Inside Looking Out: A voice from the past speaks again
On Dec. 23, 1776, Thomas Paine wrote a powerful essay, titled “American Crisis” that became a significant inspiration for the colonists to win their independence from Great Britain. If Paine were alive today, he might write a modern version to reawaken our American spirit. Here’s how he might have penned it. Direct wording from his original essay is cited with quotation marks.
These are the times that try our souls. The ignorant and the apathetic “will, in this crisis shrink from the service of their country,” but we that stand by it now, deserve the love and gratitude of every man and woman. America’s future is not guaranteed; if we say nothing and do nothing to preserve a land worthy of our children and our grandchildren, they will inherit our failure to recapture the pride in our nation we once held in our collective hearts; there has been no light to an endless tunnel of darkness. In that vein we will leave a legacy from which history will render a verdict of guilty as charged.
The harder the conflict the more satisfying the victory. What we are entitled without effort, we hold without value. Our freedom, attained and preserved upon the valor of the fallen soldier, will drift away in the morning wind. The patriotism our forefathers had passed on to future generations of Americans is at supreme risk during this midnight hour and may be lost forever to the self-indulgent and by turning our heads away from our neighbor. We care not for this man’s need of our compassion. We care not for that woman’s need of our empathy.
We have none to blame but ourselves for our indifferences, yet our demise does not need be final. God Almighty or whatever we deem to have created this universe will not give up our people to the unconscionable and to the suppression of the American dream or leave us to perish by our own hands. We shall not surrender to the discontented that declare those to be unworthy because of color of skin, origin of culture, or choice of gender. We must be one people, one America. The eagle awakens the same morning that greets our coming day, flies below the same sun that rises above us all, and rests the same night we kiss our children into the serenity of their sleep.
’Tis surprising to see how rapidly a decline will sometimes run through a country. All nations and ages have been subject to a gradual but enduring decay of humanity that now looms over our land like an ominous black cloud. Yet American history has proved the grit of our people. When we come together, we are invincible to every threat that might be brought upon us. In the United States we stand. In the Divided States we fall and the Pledge of Allegiance would become nothing more than recitation void of significance demanded at public forums and inside school classrooms. We should shudder to speak its doomed revision. To the Republic from which it no longer can stand, a broken nation under God we do not believe, without liberty, and without justice for all.

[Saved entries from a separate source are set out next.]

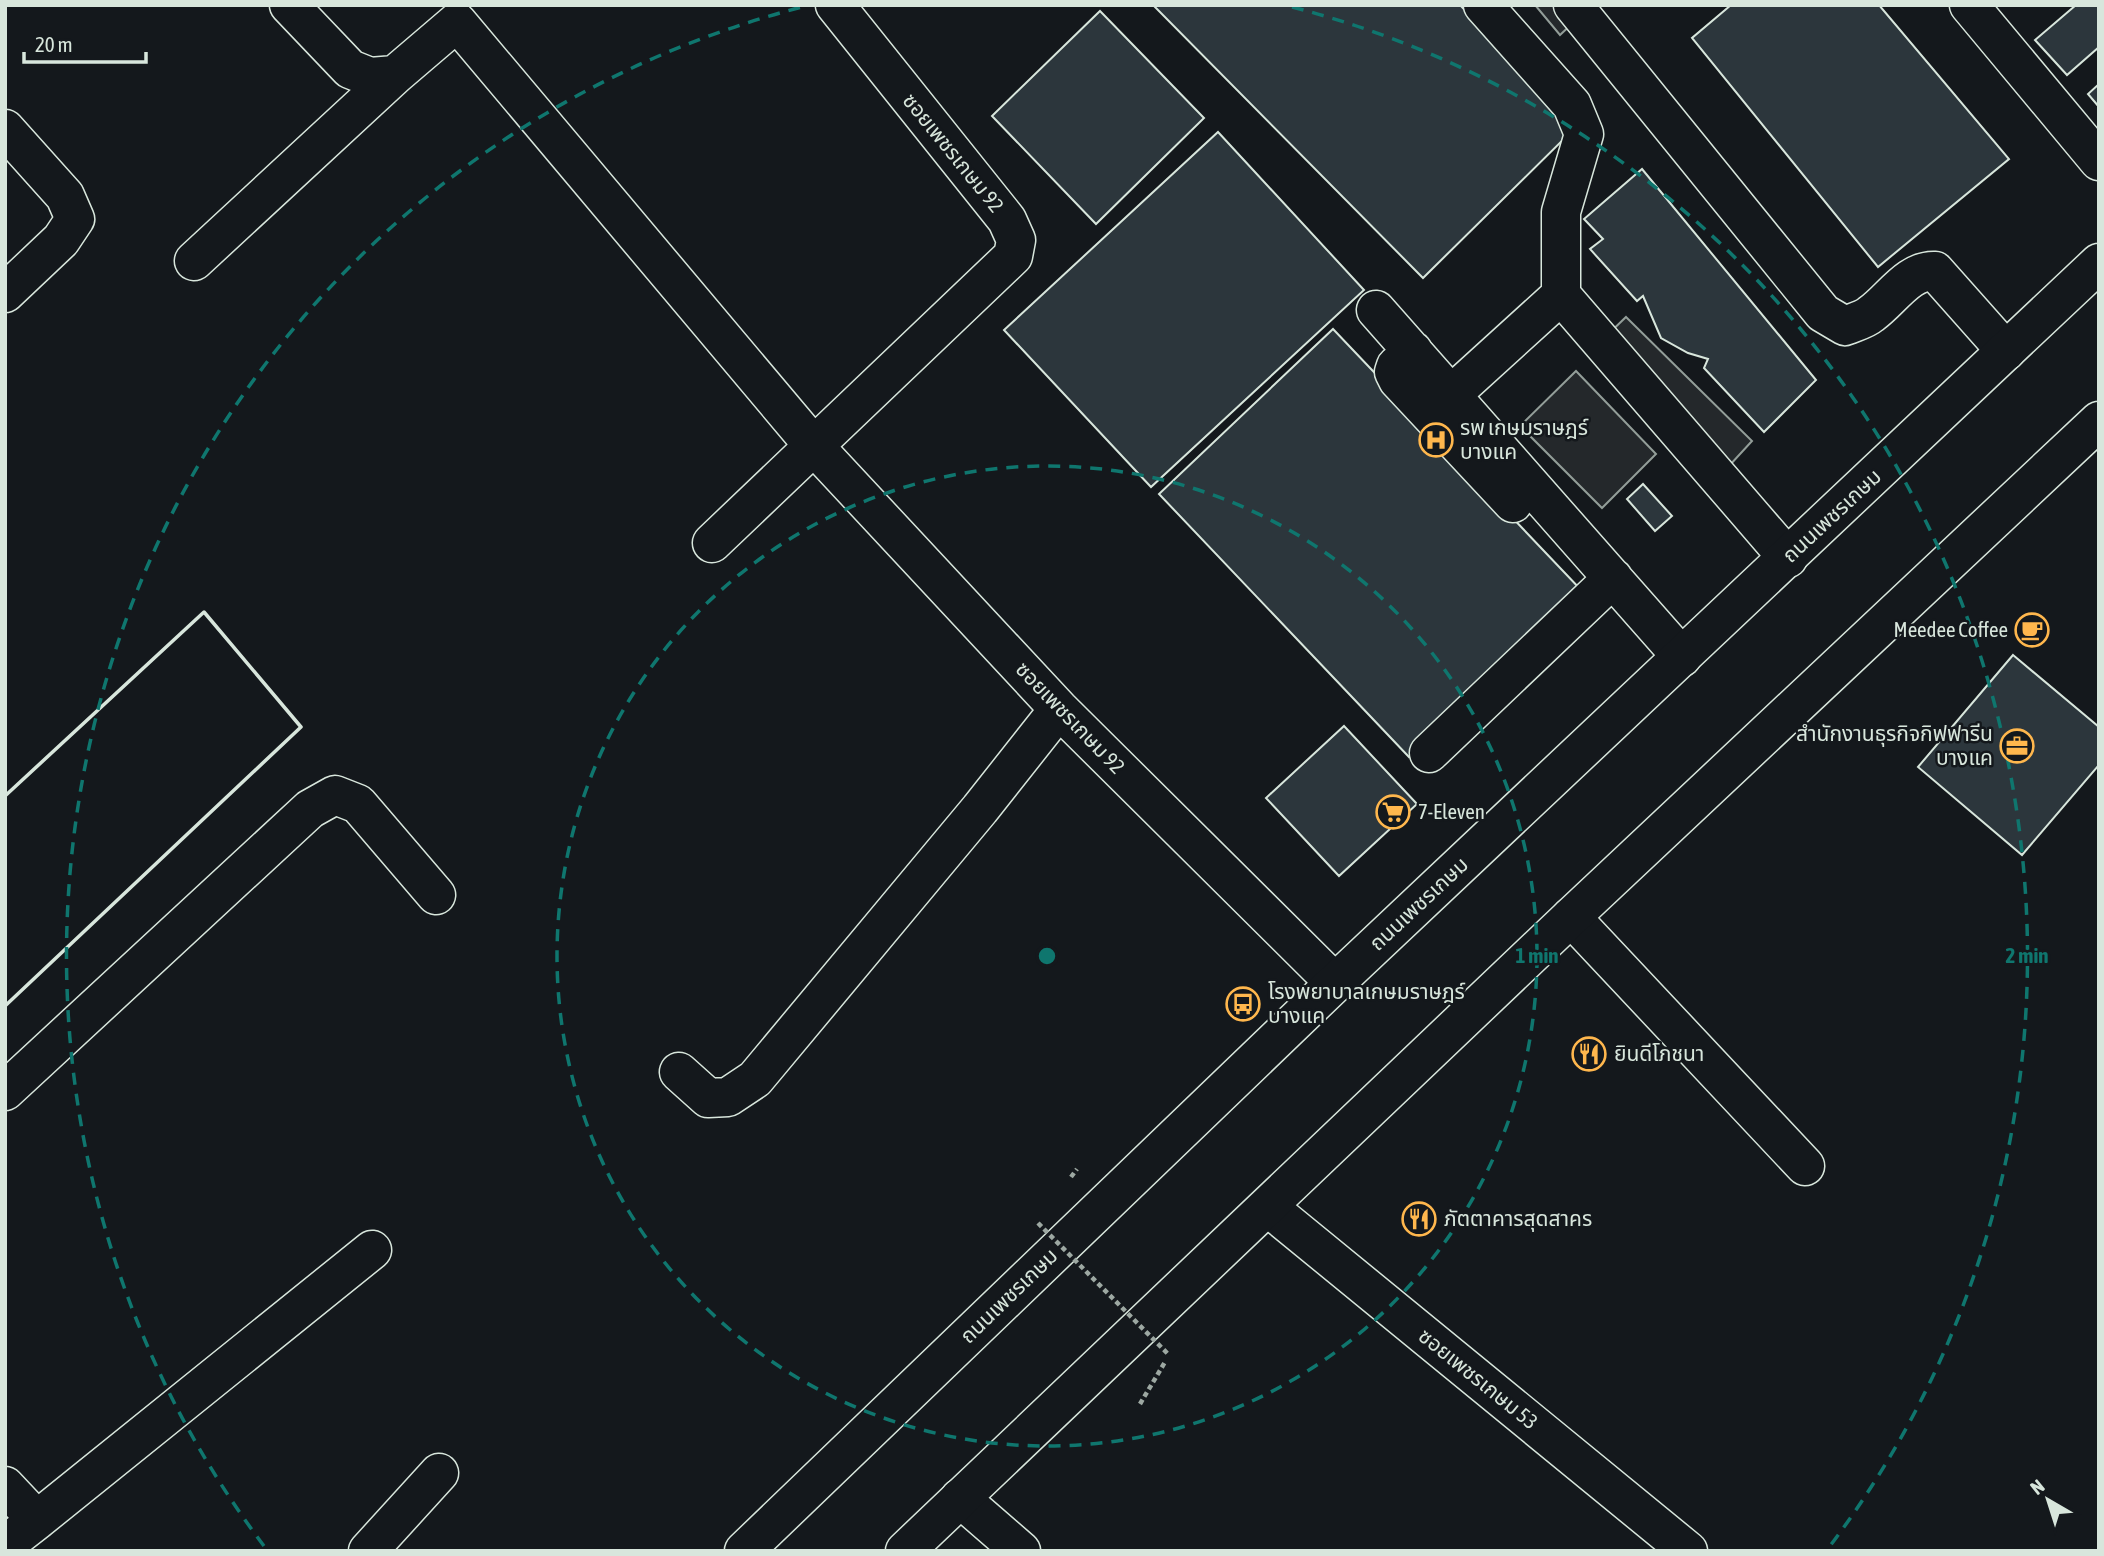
<svg xmlns="http://www.w3.org/2000/svg" width="2104" height="1556" viewBox="0 0 2104 1556" font-family="'Asap Condensed','Noto Sans Thai',sans-serif">
  <style>
    .parking { fill: #24282b; stroke: #939e99; stroke-width: 2 }
    .building { fill: #2c363c; stroke: #d8e6dc; stroke-width: 2 }
    .lines { fill: none; stroke-linecap: round; stroke-linejoin: round }
    .minor-casing { stroke: #d8e6dc; stroke-width: 41 }
    .major-casing { stroke: #d8e6dc; stroke-width: 41 }
    .path { stroke: #9da8a2; stroke-width: 4.5; stroke-dasharray: 5 3.5; stroke-linecap: butt }
    .minor { stroke: #14181c; stroke-width: 38 }
    .major { stroke: #14181c; stroke-width: 38 }
    .path-bridge { stroke: #9da8a2; stroke-width: 4.5; stroke-dasharray: 5 3.5; stroke-linecap: butt }
    .wall { stroke: #d8e6dc; stroke-width: 3.5 }
    .ring { fill: none; stroke: #0f766e; stroke-width: 3.5; stroke-dasharray: 12 9 }
    .labels { text-anchor: middle; stroke-width: 5; stroke-linejoin: round; paint-order: stroke }
    .street-label { font-size: 21px; fill: #d8e6dc; stroke: #14181c }
    .poi-label { font-size: 21px; fill: #d8e6dc; stroke: #14181c; text-anchor: start }
    .centre { fill: #0f766e; stroke: #14181c; stroke-width: 3.5 }
    .ring-label { font-size: 21px; text-anchor: middle; font-weight: bold; fill: #0f766e; stroke: #14181c; stroke-width: 5; stroke-linejoin: round; paint-order: stroke }
  </style>
  <rect width="100%" height="100%" fill="#14181c"/>
  <!-- parking -->
  <path class="parking" d="M1535,5H1592L1560,35Z
    M1626,317L1752,441L1729,466L1601,341Z
    M1576,371L1656,454L1602,508L1520,426Z"/>
  <!-- building -->
  <path class="building" d="M1153,5H1460L1577,126L1423,278Z
    M1731,5H1879L2009,159L1878,267L1692,38Z
    M2076,5H2099V47L2067,75L2035,40Z
    M1100,11L1204,118L1096,224L992,116Z
    M2099,84V107L2088,94Z
    M1218,132L1364,290L1151,487L1004,330Z
    M1642,169L1816,380L1764,432L1704,368L1708,359L1688,353L1661,338L1643,296L1637,301L1590,249L1603,239L1584,219Z
    M1333,329L1583,592L1409,757L1159,494Z
    M1643,484L1672,516L1655,531L1627,499Z
    M2013,655L2099,727V765L2022,855L1918,767Z
    M1344,726L1417,804L1339,876L1266,798Z"/>
  <g class="lines">
    <defs>
      <path id="minor" d="M289,5L350,69L370,77L395,75L457,22L813,445L1059,709L1335,983
        M1483,5L1572,105L1584,134L1561,212V295L1788,558
        M1573,5L1823,313L1845,326C1854,322 1864,320 1871,314C1892,299 1908,270 1935,271L2006,351
        M1969,5L2099,161
        M5,129L65,196L75,219L61,240L5,293
        M194,261L395,75
        M1376,310L1682,657
        M1413,351L1396,366L1394,372L1398,380L1513,503
        M1451,395L1561,295
        M712,543L1013,256L1016,240L1007,220L835,5
        M1429,753L1613,578
        M1571,917L1805,1166
        M679,1072L708,1098L728,1097L755,1079L980,809L1059,709
        M5,1091L310,809L335,795L358,804L436,895
        M1268,1207L1688,1551
        M5,1486L37,1520L5,1545
        M960,1498L1021,1551
        M37,1520L372,1250
        M368,1551L439,1473"/>
      <path id="major" d="M744,1551L1335,983L2099,263
        M905,1551L1571,917L2099,421"/>
    </defs>
    <!-- minor casing -->
    <use href="#minor" class="minor-casing"/>
    <!-- major casing -->
    <use href="#major" class="major-casing"/>
    <!-- path -->
    <path class="path" d="M1071,1177L1077,1169
      M1140,1404L1165,1362"/>
    <!-- minor -->
    <use href="#minor" class="minor"/>
    <!-- major -->
    <use href="#major" class="major"/>
    <!-- path-bridge -->
    <path class="path-bridge" d="M1038,1223L1169,1355"/>
    <!-- wall -->
    <path class="wall" d="M5,796L204,612L301,727L5,1006"/>
  </g>
  <!-- distance rings -->
  <g class="ring">
    <circle cx="1047" cy="956" r="490"/>
    <path d="M264 1546A980 980 0 0 1 802 7M1292 7A980 980 0 0 1 1830 1546"/>
  </g>
  <!-- icons -->
  <defs>
    <symbol id="hospital-ring" viewBox="-11 -11 22 22"><circle r="9.5" fill="#14181c" stroke="#ffb74d" stroke-width="1.5"/><path d="M-5-5h3v3.5h4V-5h3V5h-3V1.5h-4V5h-3Z" fill="#ffb74d"/></symbol>
    <symbol id="cafe-ring" viewBox="-11 -11 22 22"><circle r="9.5" fill="#14181c" stroke="#ffb74d" stroke-width="1.5"/><path d="M-5.5-4.5H6V0H3Q3 3.5 0 3.5H-2.5Q-5.5 3.5-5.5 0ZM3-3.2v2h1.7v-2ZM-6 4.5H4V6H-6Z" fill="#ffb74d"/></symbol>
    <symbol id="office-ring" viewBox="-11 -11 22 22"><circle r="9.5" fill="#14181c" stroke="#ffb74d" stroke-width="1.5"/><path d="M-6-3h4V-5.5h4V-3h4V5H-6ZM-1-4.5V-3h2v-1.5ZM-6 0V1H6V0Z" fill="#ffb74d"/></symbol>
    <symbol id="supermarket-ring" viewBox="-11 -11 22 22"><circle r="9.5" fill="#14181c" stroke="#ffb74d" stroke-width="1.5"/><path d="M-6-5.5h2.5l.6 2H6L4.5 2H-2.5L-4.4-4H-6ZM-1.5 3.2a1.3 1.3 0 1 0 .1 0ZM3 3.2a1.3 1.3 0 1 0 .1 0Z" fill="#ffb74d"/></symbol>
    <symbol id="bus-ring" viewBox="-11 -11 22 22"><circle r="9.5" fill="#14181c" stroke="#ffb74d" stroke-width="1.5"/><path d="M-5-6H5V4H4V6H2V4H-2V6H-4V4H-5ZM-3.5-4V0h7V-4ZM-3.5 1.2v1.5H-2V1.2ZM2 1.2v1.5H3.5V1.2Z" fill="#ffb74d"/></symbol>
    <symbol id="restaurant-ring" viewBox="-11 -11 22 22"><circle r="9.5" fill="#14181c" stroke="#ffb74d" stroke-width="1.5"/><path d="M-5-6h1v4h1v-4h1v4h1v-4h1v5L-1.5 .5V6h-2V.5L-5-1ZM5-6V6H3V1.5H1.5Q1.5-4 5-6Z" fill="#ffb74d"/></symbol>
  </defs>
  <g fill-rule="evenodd">
    <use href="#hospital-ring" x="1417" y="421" width="38" height="38"/>
    <use href="#cafe-ring" x="2013" y="611" width="38" height="38"/>
    <use href="#office-ring" x="1998" y="727" width="38" height="38"/>
    <use href="#supermarket-ring" x="1374" y="793" width="38" height="38"/>
    <use href="#bus-ring" x="1224" y="985" width="38" height="38"/>
    <use href="#restaurant-ring" x="1570" y="1035" width="38" height="38"/>
    <use href="#restaurant-ring" x="1400" y="1200" width="38" height="38"/>
  </g>
  <g class="labels">
    <!-- street labels -->
    <g class="street-label">
      <text transform="translate(953 153) rotate(51)" y="7">ซอยเพชรเกษม 92</text>
      <text transform="translate(1832 516) rotate(-43)" y="7">ถนนเพชรเกษม</text>
      <text transform="translate(1070 718) rotate(46)" y="7">ซอยเพชรเกษม 92</text>
      <text transform="translate(1419 904) rotate(-43)" y="7">ถนนเพชรเกษม</text>
      <text transform="translate(1009 1296) rotate(-44)" y="7">ถนนเพชรเกษม</text>
      <text transform="translate(1478 1379) rotate(39)" y="7">ซอยเพชรเกษม 53</text>
    </g>
    <!-- poi labels -->
    <g class="poi-label">
      <text x="1460" y="435">รพ เกษมราษฎร์<tspan x="1460" dy="24">บางแค</tspan></text>
      <text x="2008" y="637" text-anchor="end">Meedee Coffee</text>
      <text x="1993" y="741" text-anchor="end">สำนักงานธุรกิจกิฟฟารีน<tspan x="1993" dy="24">บางแค</tspan></text>
      <text x="1418" y="819">7-Eleven</text>
      <text x="1268" y="999">โรงพยาบาลเกษมราษฎร์<tspan x="1268" dy="24">บางแค</tspan></text>
      <text x="1614" y="1061">ยินดีโภชนา</text>
      <text x="1444" y="1226">ภัตตาคารสุดสาคร</text>
    </g>
  </g>
  <circle cx="1047" cy="956" r="10" class="centre"/>
  <g class="ring-label">
    <text x="1537" y="963">1 min</text>
    <text x="2027" y="963">2 min</text>
  </g>
  <!-- border -->
  <rect width="2104" height="1556" fill="none" stroke="#d8e6dc" stroke-width="14"/>
  <!-- north arrow -->
  <g transform="translate(2048 1500) rotate(321)" stroke="#14181c" stroke-width="5" paint-order="stroke">
  <path d="M0-5L12 26L0 18L-12 26Z" fill="#d8e6dc"/>
  <text y="-10" font-size="19" font-weight="bold" text-anchor="middle" fill="#d8e6dc">N</text>
  </g>
  <!-- scale -->
  <path d="M24 52v10h122v-10" fill="none" stroke="#d8e6dc" stroke-width="3.5"/>
  <text x="35" y="52" font-size="21" fill="#d8e6dc" stroke="#14181c" stroke-width="5" paint-order="stroke">20 m</text>
</svg>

We shall not be Republicans. We shall not be Democrats. We shall not wear badges of red or blue color. We shall not be mesmerized by the rhetoric of media egos or by the faces that stand behind podiums of political favor. We must demand leadership that empowers us to serve our communities. President John F. Kennedy had said, “Ask not what your country can do for you. Ask what you can do for your country.”

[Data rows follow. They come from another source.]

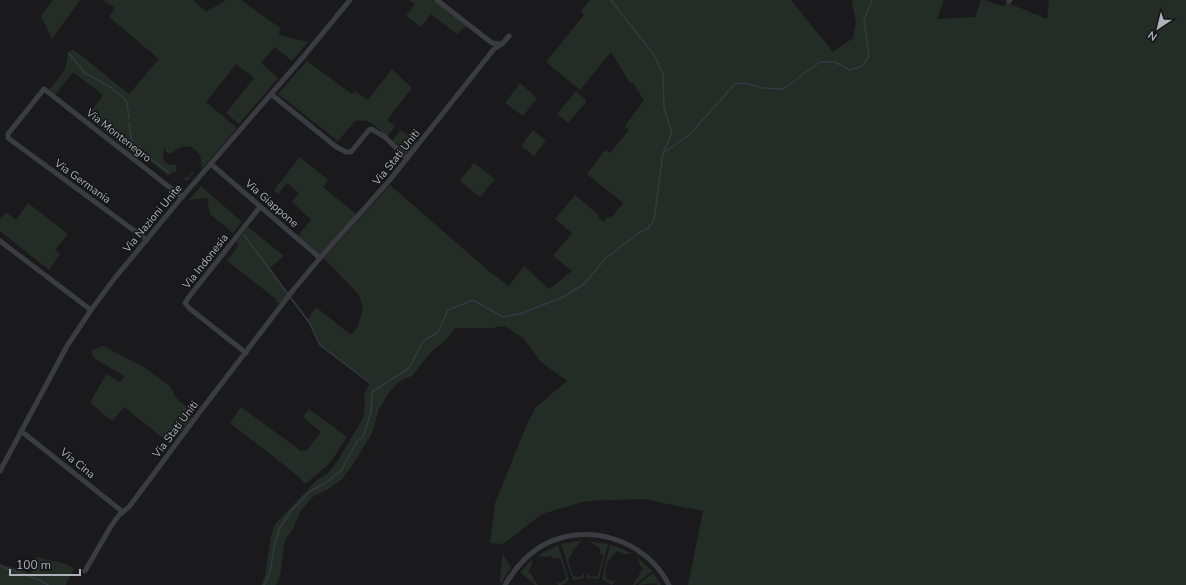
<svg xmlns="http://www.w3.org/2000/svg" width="1186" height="585" viewBox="0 0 1186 585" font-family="'Nunito Sans',sans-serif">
<rect width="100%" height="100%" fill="#1a1a1c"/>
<g fill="#242c26">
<polygon points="53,0 80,0 52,39 41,16"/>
<path d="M103,0H193L206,12L226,0H241L280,28L279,35L308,42L292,61L275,47L261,63L278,78L239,124L226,113L254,78L236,64L206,102L237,128L201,170C204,157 196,144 182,147C177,148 174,152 170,154L166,152L165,147L164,149C161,158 165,168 176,164V172L184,178L189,177L193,172L194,173L187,181L174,171L169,176L139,152L136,156L87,117L103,95L73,72L55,95L49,90C57,80 70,68 67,54L73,49L129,94L159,59L109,17L115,8Z"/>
<polygon points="409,0 434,0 467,25 457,34 431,14 421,27 406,16 415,4"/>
<polygon points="590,0 791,0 833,52 853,38 856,23 852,2 853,0 944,0 937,19 975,17 981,0 985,0 1004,7 1006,2 1047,19 1049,0 1186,0 1186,585 688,585 703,511 643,499 586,501 542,514 503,544 490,543 495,503 524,431 535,408 567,381 541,362 524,339 505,326 491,328 455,328 447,339 431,352 412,376 400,381 390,391 379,409 372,433 352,466 342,479 327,490 314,496 301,510 292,531 285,539 280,577 276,585 261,585 265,576 271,536 275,524 317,480 328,473 337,462 363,418 365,406 364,395 370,383 320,345 308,319 316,307 351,335 358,326 363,309 359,295 324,258 390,185 490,272 509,286 524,266 549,289 572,271 553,256 572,233 555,219 575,195 598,214 599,218 603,222 605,221 608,216 611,218 623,203 587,174 605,150 610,153 629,130 625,126 644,100 632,82 630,83 611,52 580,90 546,62 584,15 581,11"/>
<path d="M307,61L352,94L355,91L368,100L392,69L412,88L387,120L395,126L387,137C376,127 371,118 355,121L338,141L278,94Z"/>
<polygon points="520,83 537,98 523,116 505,103"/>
<polygon points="576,91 585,99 586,102 568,123 557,114"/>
<polygon points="401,130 417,142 407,156 392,141"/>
<polygon points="533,130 546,141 534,156 521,146"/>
<polygon points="300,157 328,180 323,187 357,215 321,256 298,236 311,220 292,202 299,193 287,183 278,194 274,190"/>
<polygon points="474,163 495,179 480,197 460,181"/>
<polygon points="201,186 242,222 233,233 210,214 207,198 189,200"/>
<polygon points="28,203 68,234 55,250 60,254 49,270 0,231 0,218 7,213 16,220"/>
<polygon points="248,227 284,256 270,268 288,294 281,303 275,303 277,300 227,261 239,245 236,242"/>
<polygon points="103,346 144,367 171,387 175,397 192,412 191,419 181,432 177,430 168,442 124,407 112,421 90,403 106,374 120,382 124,376 94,358 92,354 92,350"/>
<polygon points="241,407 301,451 307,450 321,432 303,417 309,409 347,437 337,453 327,466 305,484 300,478 279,461 230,423"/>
<polygon points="582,540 576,548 573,548 572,554 568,560 573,576 582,577 582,574 584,574 584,578 573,580 561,544"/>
<polygon points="588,541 608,544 599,579 587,578 587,574 589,575 589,577 598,576 603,556 600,554 600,548"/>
<polygon points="610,544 633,554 624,554 617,551 609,560 608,560 605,574 607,576 606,578 612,582 614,580 615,581 612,585 602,579"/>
<polygon points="558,545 569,580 562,585 558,585 557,583 558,582 560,583 567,578 560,558 553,559 550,555 548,557 537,556"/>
<polygon points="503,554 511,568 500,585 501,567"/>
<polygon points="35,557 63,563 74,568 66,585 0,585 0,564 31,573"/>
<polygon points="637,557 652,571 635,585 633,585 643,568 640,565"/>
<polygon points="533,559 531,567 528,571 533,576 533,579 538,585 535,585 520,572"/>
<polygon points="653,573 661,585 657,585 656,583 638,585"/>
</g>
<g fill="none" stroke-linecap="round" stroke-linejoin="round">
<g stroke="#333a41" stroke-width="1.5">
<polyline points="69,53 85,73 110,87 124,98 127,103 129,118"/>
<polyline points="129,123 132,143 140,150"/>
<polyline points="143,153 168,172"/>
<polyline points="663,153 688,136 735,84 745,83 762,88 783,89 820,62 835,62 850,70 862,66 869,56 864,20 872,0"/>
<polyline points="244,235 288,294"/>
<polyline points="290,297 309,322 320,345 370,383"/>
<polyline points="0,566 40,580 48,585"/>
<polyline points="264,585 270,573 275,542 280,527 292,510 309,492 324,484 341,471 357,441 363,437 371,412 372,392 409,368 423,341 438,332 448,310 473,300 503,317 523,313 563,297 584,284 605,259 637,234 648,228 654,220 663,153 672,133 664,108 663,74 654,55 611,0"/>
</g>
<g stroke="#3b3c41" stroke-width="5">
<polyline points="437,0 492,43 501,44"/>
<polyline points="1009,1 1010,0"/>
<polyline points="271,94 335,146 346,152 351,152 369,130 371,129 385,137 407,159"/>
<polyline points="211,164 320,258"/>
<polyline points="147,240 8,138 8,134 44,89 182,197"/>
<polyline points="0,241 91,310"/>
<polyline points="246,353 189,308 185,303 188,298 260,207"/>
<polyline points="21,431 123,512"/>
<polyline points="0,471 67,346 91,310 114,279 182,197 304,56 350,0"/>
<polyline points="85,571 111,526 120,514 129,507 199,413 294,289 320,258 389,181 494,49 502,44 509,36"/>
<path d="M505,585C514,570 525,556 540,547C585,520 646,539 669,585"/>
</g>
</g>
<g text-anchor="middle" stroke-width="3" stroke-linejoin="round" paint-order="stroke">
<g font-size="11" fill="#aeb1ba" stroke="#151517">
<text transform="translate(119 135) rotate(38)" y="4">Via Montenegro</text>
<text transform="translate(396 157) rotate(-51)" y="4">Via Stati Uniti</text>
<text transform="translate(83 181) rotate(36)" y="4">Via Germania</text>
<text transform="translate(272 203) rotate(41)" y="4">Via Giappone</text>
<text transform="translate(152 218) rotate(-50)" y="4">Via Nazioni Unite</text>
<text transform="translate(205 261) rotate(-52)" y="4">Via Indonesia</text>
<text transform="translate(175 429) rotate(-53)" y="4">Via Stati Uniti</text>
<text transform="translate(78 463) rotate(39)" y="4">Via Cina</text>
</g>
</g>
<g transform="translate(1158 28) rotate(215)" stroke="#151517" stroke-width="3" paint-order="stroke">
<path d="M0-3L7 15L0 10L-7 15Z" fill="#aeb1ba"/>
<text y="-6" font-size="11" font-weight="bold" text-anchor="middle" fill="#aeb1ba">N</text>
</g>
<path d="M10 569v6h70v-6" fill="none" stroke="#aeb1ba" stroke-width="2"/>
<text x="16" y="569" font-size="12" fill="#aeb1ba" stroke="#151517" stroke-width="3" paint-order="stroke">100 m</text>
</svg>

America has been built upon the backs of the blue collar, from the triumph of the underdog, in the love of family, and for the respect of the man and the woman who live next door. We must not believe extremism will prevail. Anarchy delivers separatism and never unity. We must link our differences together to construct an unbreakable chain from which we can stand upon the mountaintop and proudly hold the hands of our brothers and sisters.
“I call not upon a few, but upon all, not on this state or that state, but on every state - up and help us. Lay your shoulders to the wheel ... Let it be told to the future world that in the depth of winter, when nothing but hope and virtue could survive, that the city and country alarmed at one common danger, came forth to meet and to repulse it.”
It matters not where you live or what title you hold, the plight of the closed mind and the scourge of his blindness at the road ahead will infect us all. The rich or the poor will suffer alike ... “The heart that feels not now is dead. The blood of his children will curse his cowardice ... I love the man and woman that can smile in trouble, that can gather strength from distress and grow brave by reflection.” ’Tis the business of little minds to shrink, but to those of us whose hearts are true and whose courage is strong, let us pursue our principles unto our deaths.
Let us call not for a revolution with weapons and violence, but for a reawakening of the mission set forth at the birthday of our nation; that all Americans possess the unalienable right to the pursuit of happiness and that this endeavor shall not conflict with that right of any others.
To achieve this right, we must be one people undivided by political party, by race, by culture or by creed. One people driven out of blatant complacency and into spirited purpose. One country lifted high upon the eagle’s wings, to reach for the promise we must make to generations of tomorrow that they too may carry the torch to preserve the glory of our beloved United States of America.